*** INPUT RECORDS ***

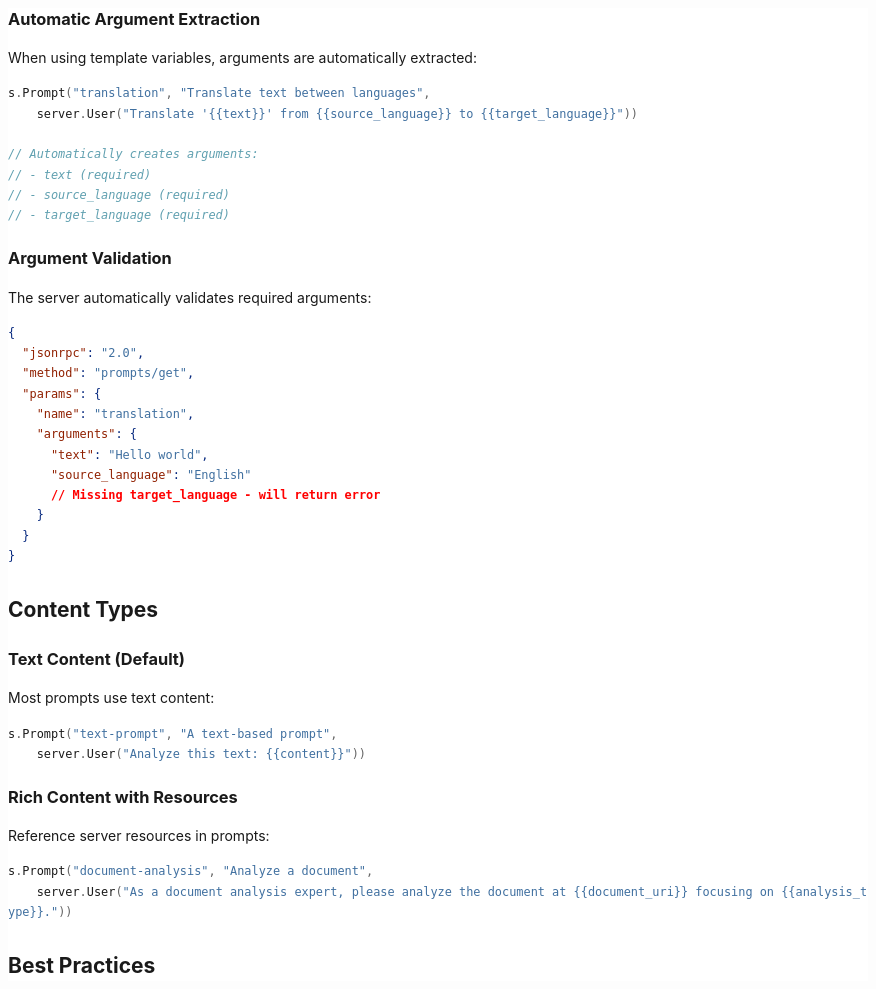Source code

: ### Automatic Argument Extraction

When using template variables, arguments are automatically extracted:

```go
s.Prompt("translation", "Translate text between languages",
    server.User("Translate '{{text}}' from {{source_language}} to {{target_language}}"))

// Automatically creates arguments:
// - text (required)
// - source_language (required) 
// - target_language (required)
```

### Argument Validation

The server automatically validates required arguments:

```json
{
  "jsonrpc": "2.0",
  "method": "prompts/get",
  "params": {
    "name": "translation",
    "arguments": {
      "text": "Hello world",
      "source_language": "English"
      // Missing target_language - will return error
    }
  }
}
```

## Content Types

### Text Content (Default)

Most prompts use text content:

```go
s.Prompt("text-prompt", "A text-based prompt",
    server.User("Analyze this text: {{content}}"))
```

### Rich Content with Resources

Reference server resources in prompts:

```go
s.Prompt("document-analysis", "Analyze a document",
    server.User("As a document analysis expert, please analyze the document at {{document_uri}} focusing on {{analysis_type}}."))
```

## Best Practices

***
*** INPUT RECORDS ***

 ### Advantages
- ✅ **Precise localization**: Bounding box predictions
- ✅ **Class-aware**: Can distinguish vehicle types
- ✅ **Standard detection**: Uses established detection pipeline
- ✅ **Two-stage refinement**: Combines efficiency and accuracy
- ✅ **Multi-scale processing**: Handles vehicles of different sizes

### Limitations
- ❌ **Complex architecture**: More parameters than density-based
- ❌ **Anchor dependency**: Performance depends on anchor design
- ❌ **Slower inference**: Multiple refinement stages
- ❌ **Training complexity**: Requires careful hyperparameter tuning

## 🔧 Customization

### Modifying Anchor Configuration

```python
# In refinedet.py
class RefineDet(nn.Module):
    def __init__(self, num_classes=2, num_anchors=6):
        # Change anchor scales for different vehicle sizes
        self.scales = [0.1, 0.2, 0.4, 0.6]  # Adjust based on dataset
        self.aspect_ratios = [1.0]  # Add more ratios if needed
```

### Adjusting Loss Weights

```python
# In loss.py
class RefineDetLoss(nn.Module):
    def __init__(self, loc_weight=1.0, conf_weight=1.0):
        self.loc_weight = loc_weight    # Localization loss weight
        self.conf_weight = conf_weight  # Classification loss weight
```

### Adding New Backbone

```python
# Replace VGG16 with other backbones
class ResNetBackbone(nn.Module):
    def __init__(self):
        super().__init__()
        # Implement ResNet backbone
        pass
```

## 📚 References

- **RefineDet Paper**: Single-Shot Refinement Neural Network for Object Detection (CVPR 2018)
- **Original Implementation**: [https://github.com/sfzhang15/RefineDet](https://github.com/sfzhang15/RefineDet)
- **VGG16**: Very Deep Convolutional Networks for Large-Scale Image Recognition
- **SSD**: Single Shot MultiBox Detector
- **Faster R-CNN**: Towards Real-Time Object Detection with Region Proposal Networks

***
*** INPUT RECORDS ***

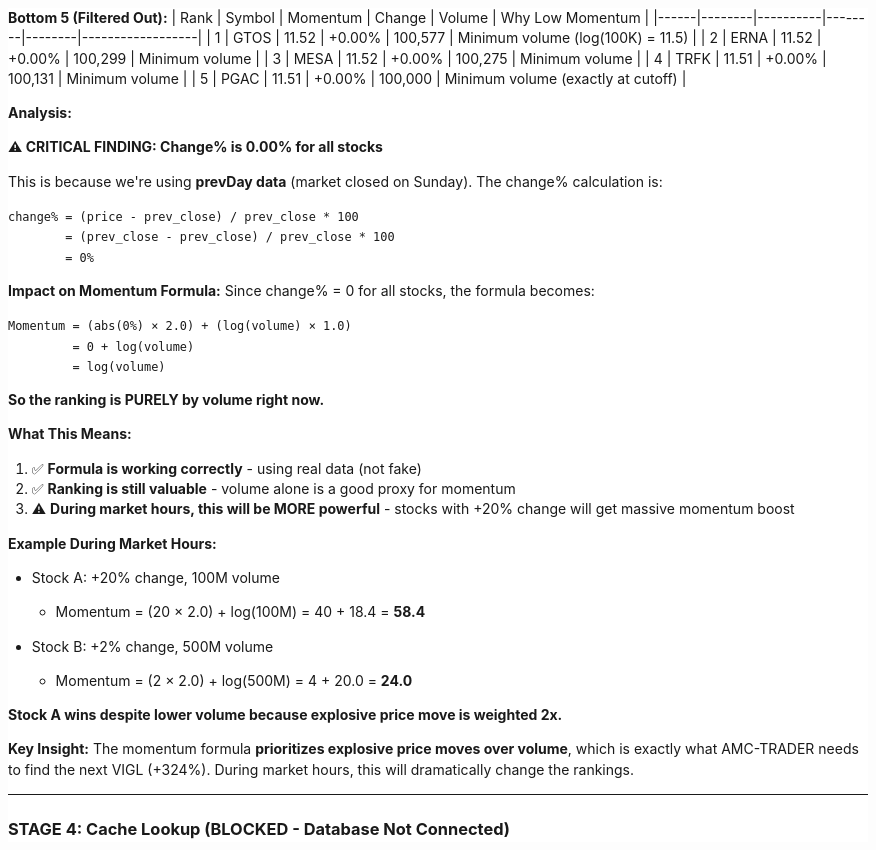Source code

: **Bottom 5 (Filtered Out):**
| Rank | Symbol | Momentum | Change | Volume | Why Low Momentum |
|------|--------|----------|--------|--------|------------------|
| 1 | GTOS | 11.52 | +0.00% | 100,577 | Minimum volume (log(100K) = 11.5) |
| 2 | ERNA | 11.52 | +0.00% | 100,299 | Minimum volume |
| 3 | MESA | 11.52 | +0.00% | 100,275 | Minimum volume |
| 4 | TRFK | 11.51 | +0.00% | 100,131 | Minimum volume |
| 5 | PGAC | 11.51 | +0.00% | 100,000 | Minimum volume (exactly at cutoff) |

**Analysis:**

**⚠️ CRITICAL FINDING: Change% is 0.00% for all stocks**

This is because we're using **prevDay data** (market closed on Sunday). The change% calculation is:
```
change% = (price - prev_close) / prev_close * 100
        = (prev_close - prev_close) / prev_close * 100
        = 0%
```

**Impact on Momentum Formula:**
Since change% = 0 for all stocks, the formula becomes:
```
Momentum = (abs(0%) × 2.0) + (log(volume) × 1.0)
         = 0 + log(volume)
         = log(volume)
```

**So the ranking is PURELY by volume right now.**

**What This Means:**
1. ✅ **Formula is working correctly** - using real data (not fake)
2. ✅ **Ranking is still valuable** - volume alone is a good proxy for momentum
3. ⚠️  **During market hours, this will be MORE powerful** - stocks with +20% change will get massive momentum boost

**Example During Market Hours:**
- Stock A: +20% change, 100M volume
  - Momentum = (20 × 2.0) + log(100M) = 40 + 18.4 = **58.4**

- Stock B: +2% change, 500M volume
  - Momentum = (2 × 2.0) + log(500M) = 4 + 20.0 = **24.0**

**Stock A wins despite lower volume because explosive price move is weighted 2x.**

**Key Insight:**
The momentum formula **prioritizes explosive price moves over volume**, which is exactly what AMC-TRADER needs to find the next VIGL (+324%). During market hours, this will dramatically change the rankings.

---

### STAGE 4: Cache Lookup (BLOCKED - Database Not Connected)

***

▶ _WHAT TO DO_:
What lines in the data above carry "scales"? Return them all.

▶ _RESPONSE AREA_:
        # Change anchor scales for different vehicle sizes
        self.scales = [0.1, 0.2, 0.4, 0.6]  # Adjust based on dataset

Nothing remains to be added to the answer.